One of the most important and unique facts about CKLW: for a long, relatively uninterrupted time in the late 1960's and early 1970's, the Big 8 was not only #1 in the ratings in Detroit, but also #1 or, occasionally, just below #1, in Cleveland and Toledo and Akron/Canton. This was practically unheard-of at the time, even in the days of powerhouse AM rockers, and drew a LOT of attention to CKLW from other programmers, bringing even more renown to Bill Drake.

It brought a lengthy Cleveland career to one Larry Morrow, who was doing nights on CKLW as "Duke Windsor". WIXY/1260's Norman Wain lured him to Cleveland after seeing his CKLW nighttime show top the ratings here from its home base far from Northeast Ohio.

Apparently, Larry Morrow wasn't the only evening air personality Wain imported from "The Big 8" - the Steve Hunter article linked above says he made the same move - CKLW to WIXY - as well.

As such, Bill Drake's influence was felt both directly and indirectly in Cleveland radio - even if he never set foot in Northeast Ohio...

4 comments:

YEKIMI said...

I seem to remember that back in the early 80s when I was out dropping off T&Rs to various staions and what is now WRQK [then either WINW or WOOS] had a Top 40 format that was on auto-pilot and I believe it was being programmed with the Drake-Chenault format. I vaguely remember because it was the only station in the area that I can recall playing "Sausalito Summernight" by Diesel.

Neil said...

Some country music stations tried the "Drake format" also. I worked at one of them, WGNU in St.

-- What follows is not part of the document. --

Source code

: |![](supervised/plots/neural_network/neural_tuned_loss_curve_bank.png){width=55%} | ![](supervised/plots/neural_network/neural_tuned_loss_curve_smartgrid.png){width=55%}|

Louis, in the early 70s.

Drew said...

"The new station is a vagina with a transmitter. and an iPod." -ctownnerd from a Opie and Anthony message board in referring to 92.3 radio


Who ever thought of this should be FIRED at ONCE

Chuck Matthews Blog said...

I can't stand stations that "respect the music by not talking over intros"... crap. Just plain crap. IMO that 70s stoner rock mentality has been over for sometime. Forward motion. Whether Top 40, rock or AC, forward motion all the time.